Thoreau On Taking Adviceby Rob Crimmins

Thoreau On Taking Advice

In Walden, his memoir of a simplified existence, Henry David Thoreau let his keen mind settle on a range of subjects. While living more modestly then many of his poorest neighbors and in some ways better than the wealthiest he was free in spirit and mind. He deliberately shed responsibility and all ambitions beyond those needed to provide for a comfortable survival. The result was liberation and conclusions that established him as an intellectual of the highest order. His future disciples included Tolstoy and Ghandi. When modern figures of such stature adopt a writer’s philosophies that writer deserves careful and repeated attention. His thoughts on age and wisdom are provocative and counter to conventional beliefs.

He wrote: “It is never too late to lose our prejudices. No way of thinking or doing, however ancient, can be trusted without proof.” These commonly accepted truths precede more evocative statements. “Age is no better, hardly so well, qualified for an instructor as youth, for it has not profited so much as it has lost. One may almost doubt if the wisest man has learned anything of absolute value by living. Practically, the old have no very important advice to give the young, their own experience has been so partial, and their own lives have been such miserable failures, for private reasons, as they must believe; and it may be that they have some faith left which belies that experience, and they are only less young than they were. I have lived some thirty years on this planet, and I have yet to hear the first syllable of valuable or even earnest advise from my seniors. They have told me nothing, and probably cannot tell me anything, to the purpose. Here is life, an experiment to a great extent untried by me; but it does not avail me that they have tried it. If I have any experience which I think valuable, I am sure to reflect that this my Mentors said nothing about.”

Today, in a time when the actor and athlete are our models, most agree that age has not profited so much as it has lost but generally we confine our enumeration of the losses to superficial aspects of our lives such as physical beauty. Thoreau tells us that our losses include faith, not spiritual faith but faith in ourselves. Sadly, for many past their youth, this is true. My father was an engineer and inventor. A voracious reader he was a man who seemed to continually seek knowledge. I admired him for that. One day, when he was approaching sixty we discussed mental growth. Even though Dad was proficient with computers, even complicated applications, he confessed that he didn’t care to learn any programming language and he doubted that he even could learn any well enough to be effective. He said this even though he had a sound knowledge of computers and electronics and he was brighter than any of the programmers he knew.

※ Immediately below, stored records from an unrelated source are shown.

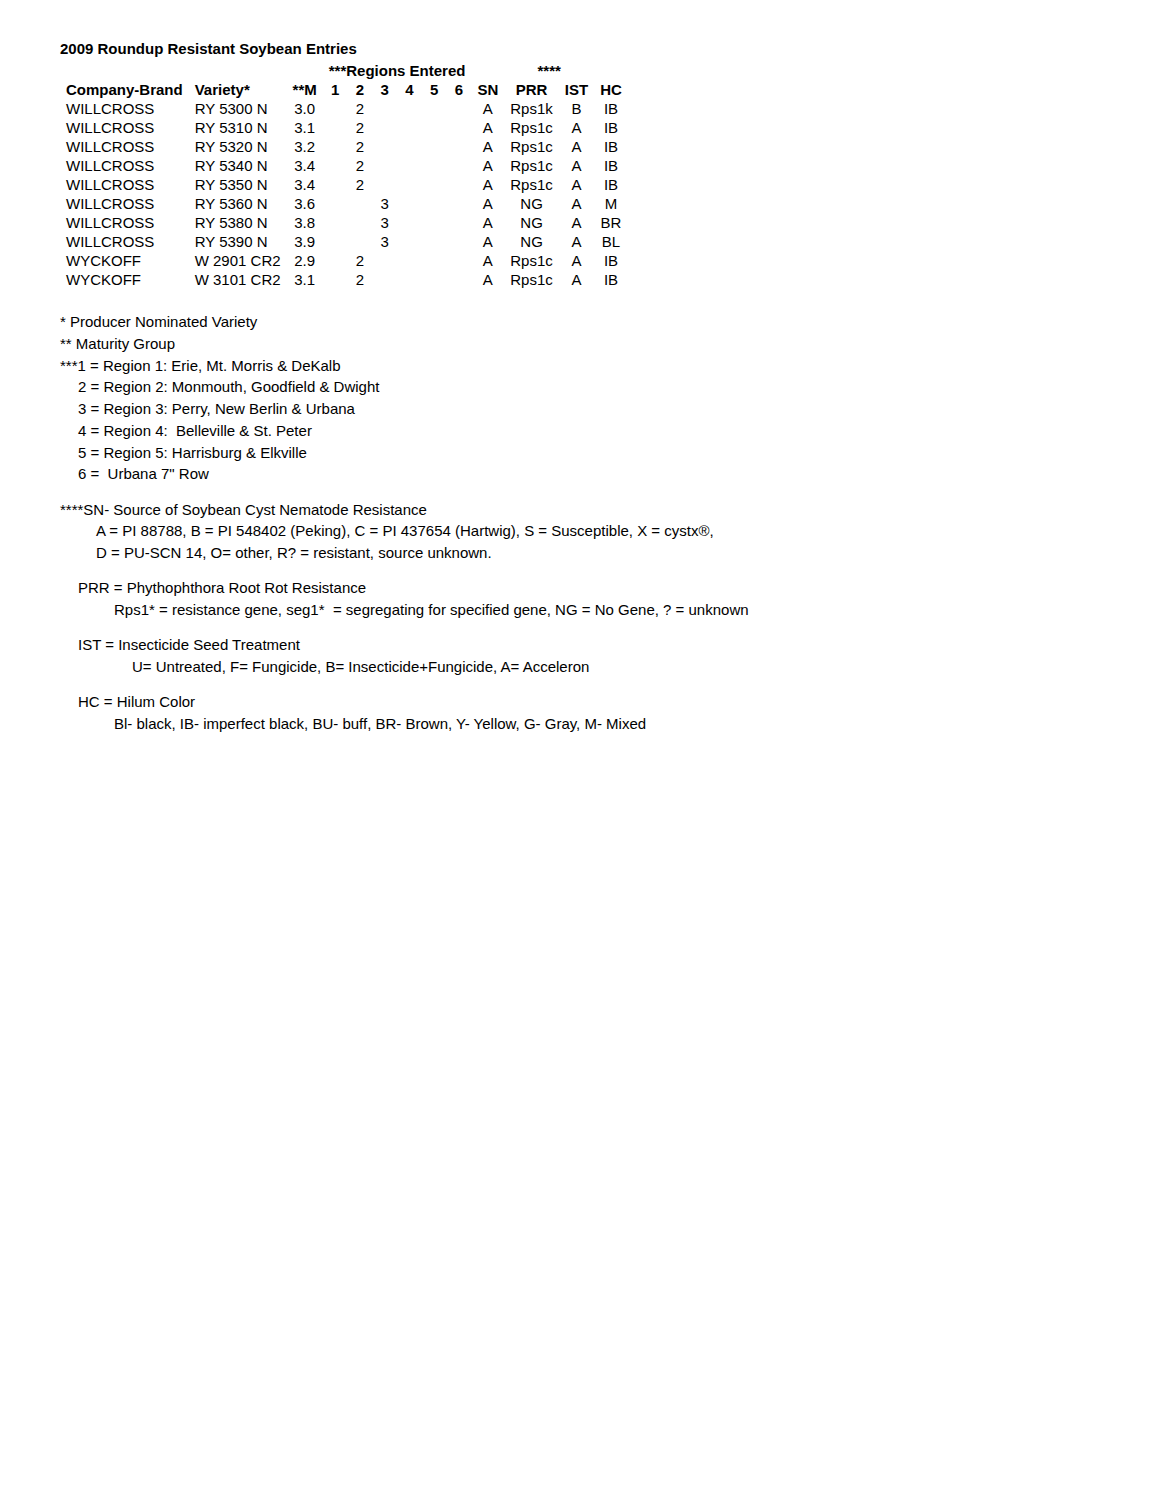2009 Roundup Resistant Soybean Entries
| | | | ***Regions Entered | | **** | |
| --- | --- | --- | --- | --- | --- | --- |
| Company-Brand | Variety* | **M | 1 | 2 | 3 | 4 | 5 | 6 | SN | PRR | IST | HC |
| WILLCROSS | RY 5300 N | 3.0 | | 2 | | | | | A | Rps1k | B | IB |
| WILLCROSS | RY 5310 N | 3.1 | | 2 | | | | | A | Rps1c | A | IB |
| WILLCROSS | RY 5320 N | 3.2 | | 2 | | | | | A | Rps1c | A | IB |
| WILLCROSS | RY 5340 N | 3.4 | | 2 | | | | | A | Rps1c | A | IB |
| WILLCROSS | RY 5350 N | 3.4 | | 2 | | | | | A | Rps1c | A | IB |
| WILLCROSS | RY 5360 N | 3.6 | | | 3 | | | | A | NG | A | M |
| WILLCROSS | RY 5380 N | 3.8 | | | 3 | | | | A | NG | A | BR |
| WILLCROSS | RY 5390 N | 3.9 | | | 3 | | | | A | NG | A | BL |
| WYCKOFF | W 2901 CR2 | 2.9 | | 2 | | | | | A | Rps1c | A | IB |
| WYCKOFF | W 3101 CR2 | 3.1 | | 2 | | | | | A | Rps1c | A | IB |
* Producer Nominated Variety
** Maturity Group
***1 = Region 1: Erie, Mt. Morris & DeKalb
2 = Region 2: Monmouth, Goodfield & Dwight
3 = Region 3: Perry, New Berlin & Urbana
4 = Region 4: Belleville & St. Peter
5 = Region 5: Harrisburg & Elkville
6 = Urbana 7" Row
****SN- Source of Soybean Cyst Nematode Resistance
A = PI 88788, B = PI 548402 (Peking), C = PI 437654 (Hartwig), S = Susceptible, X = cystx®,
D = PU-SCN 14, O= other, R? = resistant, source unknown.
PRR = Phythophthora Root Rot Resistance
Rps1* = resistance gene, seg1* = segregating for specified gene, NG = No Gene, ? = unknown
IST = Insecticide Seed Treatment
U= Untreated, F= Fungicide, B= Insecticide+Fungicide, A= Acceleron
HC = Hilum Color
Bl- black, IB- imperfect black, BU- buff, BR- Brown, Y- Yellow, G- Gray, M- Mixed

In general, mental function decreases with age. Great mathematicians and composers are almost always young and their abilities and discoveries decrease as they age but Dad’s decline was not one of ability. His mind never dulled. His was a loss of faith, or at least desire. He admitted it when I pressed him. My admiration, a youthful faith, wouldn’t permit me to accept his resignation but he explained that energy and in turn growth do taper off. Fortunately, the tendency to regret tapers off as well.

At thirty Thoreau had never received any useful or valuable advice. If that seems cynical or false, consider the advice you’ve received. Asking myself, I find that useful advice is rarely offered and earnestness regarding my affairs no more common, and consider Thoreau himself. A mind such as his doesn’t need much advice.

“Here is life, an experiment to a great extent untried by me; but it does not avail me that they have tried it.”

The soda shop proprietor in West Side Story told the teenagers, “When I was your age . . .” and they stopped him. They said, “You was never my age.” He had nothing for them. His own experiment had failed. From the point of view of youth his experience was not only partial but it was completely irrelevant because he never was their age. He was always older.

Thoreau’s message to the young is direct. Take your own council and question the advice of the insincere and unfaithful.

There’s much more there for the old. Keep your faith and remain youthful in your judgements. Make experience an ingredient of wisdom and your earnest advice may be useful and if Thoreau is right, the middle-aged and elderly, the most powerful members of society may be better off than they know. In one way or another they control the young. They still can profit from what they have lost.